HUKUM
NATAL
Artikel ini dibuat
oleh penulisnya sejak beberapa tahun yang lalu dengan judul : SYUBHAT NATAL.
Dan telah dimuat di Web Resmi FPI yang kemudian disebar-luaskan oleh aneka
Situs Islam lainnya. Bahkan sudah dibuat rekaman Audio Videonya disertai dengan
presentasI melalui tayangan slide power point secara apik dan rinci serta
ilmiah. Berikut isi artikel lengkapnya :
Pada tanggal 1 Jumadil
Ula 1401 H / 7 Maret 1981 M, Majelis Ulama Indonesia (MUI) mengeluarkan Fatwa
tentang Natal Bersama yang intinya bahwa mengikuti Natal Bersama bagi umat
Islam hukumnya HARAM, dengan hujjah antara lain: Surat Al-Kaafiruun 1 – 6,
Surat Al-Baqarah : 42, Hadits Nu’man ibnu Ba’syir tentang Syubhat, dan Kaidah
Ushul “Dar’ul Mafaasid Muqaddamun ‘alaa Jalbil Mashaalih” (Menolak kerusakan
didahulukan daripada mengambil mashlahat).
Ketika itu, Rezim yang
berkuasa tidak suka terhadap Fatwa MUI tentang Natal Bersama, karena dianggap
anti toleransi dan bertentangan dengan semangat pluralisme. Lalu MUI dipaksa
untuk mencabut Fatwanya, tapi almarhum Buya Hamka selaku Pimpinan MUI kala itu
lebih suka meletakkan jabatannya daripada menarik kembali Fatwa tersebut, demi
untuk menjaga aqidah umat Islam.
Belakangan, tampil
sejumlah “Tokoh Islam” yang menggulirkan “Fatwa” bahwa Natal Bersama bagi umat
Islam hukumnya BOLEH, dengan menyampaikan sejumlah argumentasi yang tidak lepas
dari MANIPULASI HUJJAH dan KORUPSI DALIL. Fatwa Kontroversial mereka tersebut
sangat digandrungi oleh KAUM SEPILIS (Sekularisme, Pluralisme dan Liberalisme),
bahkan dijadikan Rujukan Utama hingga kini. Fatwa Aneh tersebut telah menebar
SYUBHAT yang melahirkan FITNAH di tengah umat Islam.

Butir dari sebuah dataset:
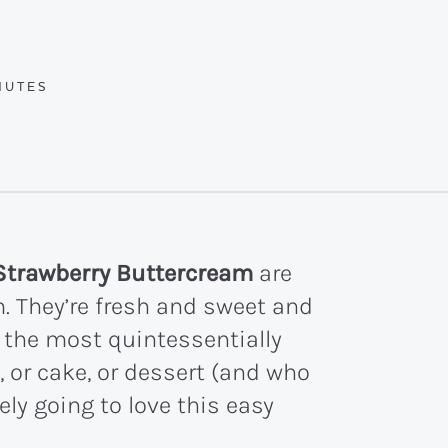
UTES
NUTES
Strawberry Buttercream
are
. They’re fresh and sweet and
 the most quintessentially
, or cake, or dessert (and who
tely going to love this easy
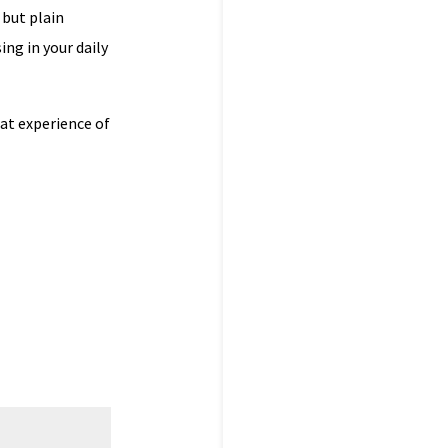
 but plain
ing in your daily
at experience of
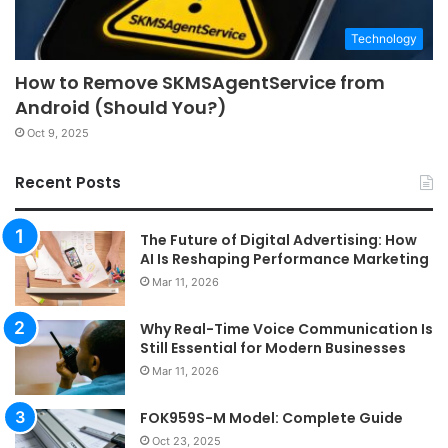
Technology
How to Remove SKMSAgentService from
Android (Should You?)
Oct 9, 2025
Recent Posts
The Future of Digital Advertising: How
AI Is Reshaping Performance Marketing
Mar 11, 2026
Why Real-Time Voice Communication Is
Still Essential for Modern Businesses
Mar 11, 2026
FOK959S-M Model: Complete Guide
Oct 23, 2025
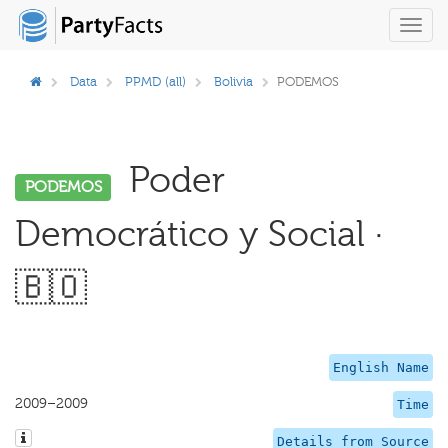
Toggl
navig
Data
PPMD (all)
Bolivia
PODEMOS
Poder
PODEMOS
Democrático y Social ·
🇧🇴
English Name
2009–2009
Time
Details from Source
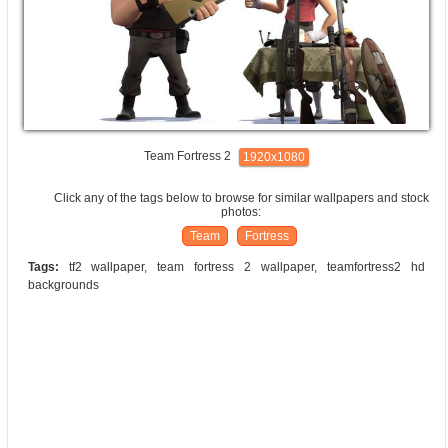
Team Fortress 2
1920x1080
Click any of the tags below to browse for similar wallpapers and stock
photos:
Team
Fortress
Tags:
tf2 wallpaper, team fortress 2 wallpaper, teamfortress2 hd
backgrounds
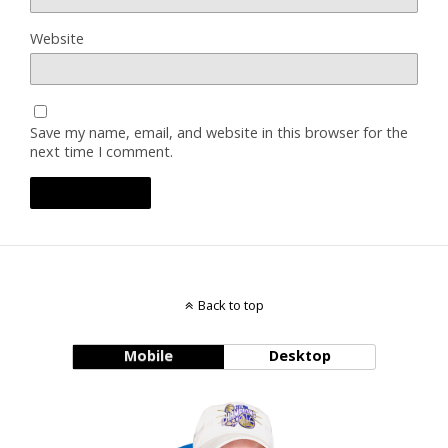
Website
Save my name, email, and website in this browser for the
next time I comment.
Back to top
Mobile
Desktop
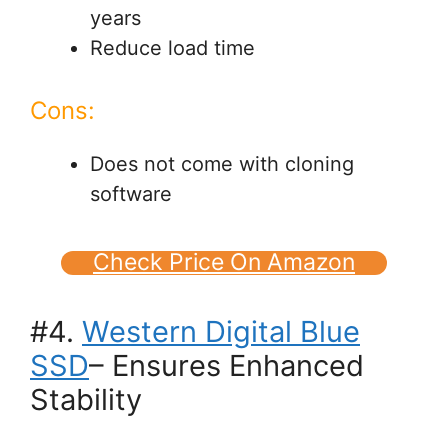
years
Reduce load time
Cons:
Does not come with cloning
software
Check Price On Amazon
#4.
Western Digital Blue
SSD
– Ensures Enhanced
Stability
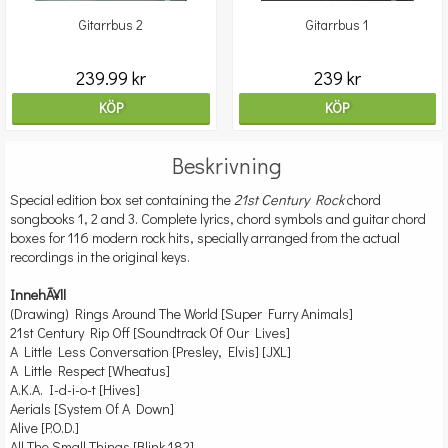
Gitarrbus 2
Gitarrbus 1
239.99 kr
239 kr
KÖP
KÖP
Beskrivning
Special edition box set containing the
21st Century Rock
chord
songbooks 1, 2 and 3. Complete lyrics, chord symbols and guitar chord
boxes for 116 modern rock hits, specially arranged from the actual
recordings in the original keys.
InnehÃ¥ll
(Drawing) Rings Around The World [Super Furry Animals]
21st Century Rip Off [Soundtrack Of Our Lives]
A Little Less Conversation [Presley, Elvis] [JXL]
A Little Respect [Wheatus]
A.K.A. I-d-i-o-t [Hives]
Aerials [System Of A Down]
Alive [P.O.D.]
All The Small Things [Blink 182]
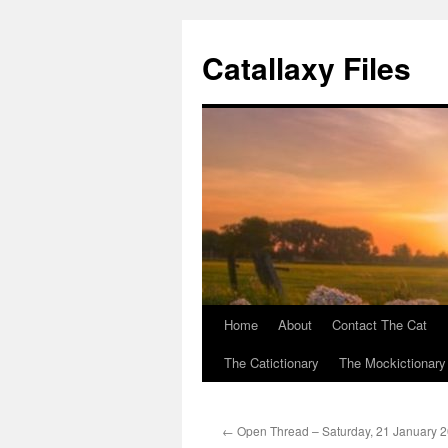
Catallaxy Files
Home
About
Contact The Cat
Skip
The Catictionary
The Mockictionary
to
content
←
Open Thread – Saturday, 21 January 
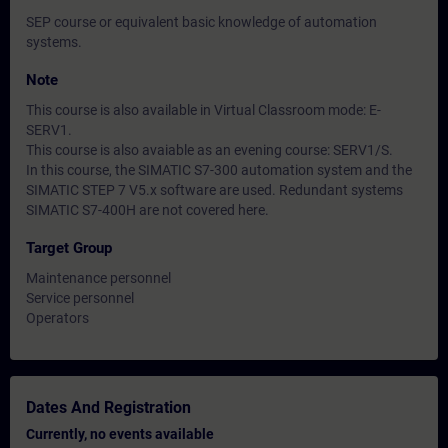
SEP course or equivalent basic knowledge of automation
systems.
Note
This course is also available in Virtual Classroom mode: E-
SERV1.
This course is also avaiable as an evening course: SERV1/S.
In this course, the SIMATIC S7-300 automation system and the
SIMATIC STEP 7 V5.x software are used. Redundant systems
SIMATIC S7-400H are not covered here.
Target Group
Maintenance personnel
Service personnel
Operators
Dates And Registration
Currently, no events available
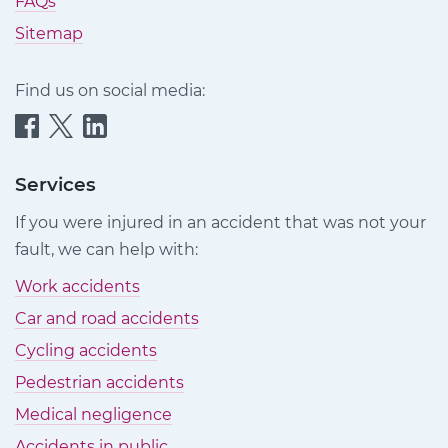
FAQs
Sitemap
Find us on social media:
Quittance
Quittance
Quittance
Injury
Injury
Injury
Claims
Claims
Claims
Services
on
on
on
If you were injured in an accident that was not your
Facebook
Twitter
LinkedIn
fault, we can help with:
Work accidents
Car and road accidents
Cycling accidents
Pedestrian accidents
Medical negligence
Accidents in public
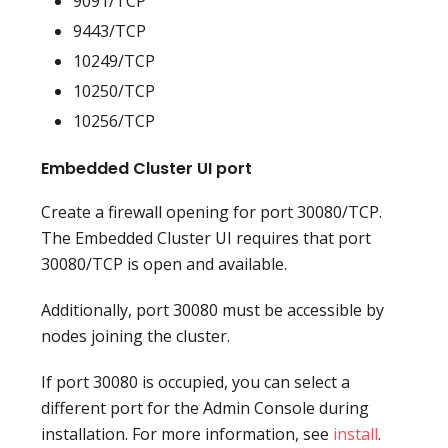
9091/TCP
9443/TCP
10249/TCP
10250/TCP
10256/TCP
Embedded Cluster UI port
Create a firewall opening for port 30080/TCP.
The Embedded Cluster UI requires that port
30080/TCP is open and available.
Additionally, port 30080 must be accessible by
nodes joining the cluster.
If port 30080 is occupied, you can select a
different port for the Admin Console during
installation. For more information, see
install
.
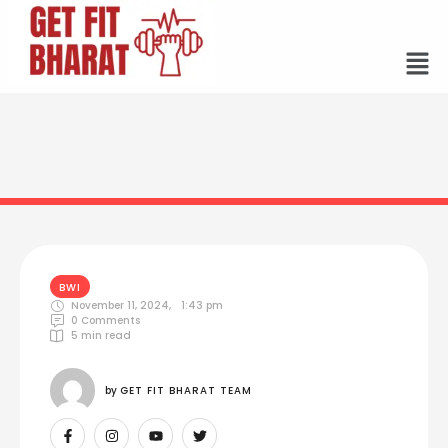
BWI
November 11, 2024
,
1:43 pm
0
 Comments
5
 min read
by 
GET FIT BHARAT TEAM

> _Latihan A_:
Ringkas paragraf teks kajian yang dimulai dengan "Ketika itu, Rezim yang berkuasa" menjadi daftar poin. Pertahankan fakta-fakta utamanya.
> _Latihan B_:
Keluarkan sebagai daftar bernomor baris-baris pada daftar data, dari baris pertama daftar data sampai baris yang memuat "at experience of". Kedua ujungnya ikut disertakan, tetapi gambar tidak dimasukkan ke jawaban.

> _Ruang Jawaban A_:
- Rezim yang berkuasa saat itu tidak menyukai Fatwa MUI tentang Natal Bersama karena menganggapnya anti toleransi dan bertentangan dengan semangat pluralisme.
- MUI dipaksa mencabut fatwa tersebut.
- Buya Hamka, Pimpinan MUI kala itu, memilih meletakkan jabatannya daripada menarik kembali fatwa itu demi menjaga aqidah umat Islam.

> _Ruang Jawaban B_:
1. UTES
2. NUTES
3. Strawberry Buttercream
4. are
5. . They’re fresh and sweet and
6.  the most quintessentially
7. , or cake, or dessert (and who
8. tely going to love this easy
9.  but plain
10. ing in your daily
11. at experience of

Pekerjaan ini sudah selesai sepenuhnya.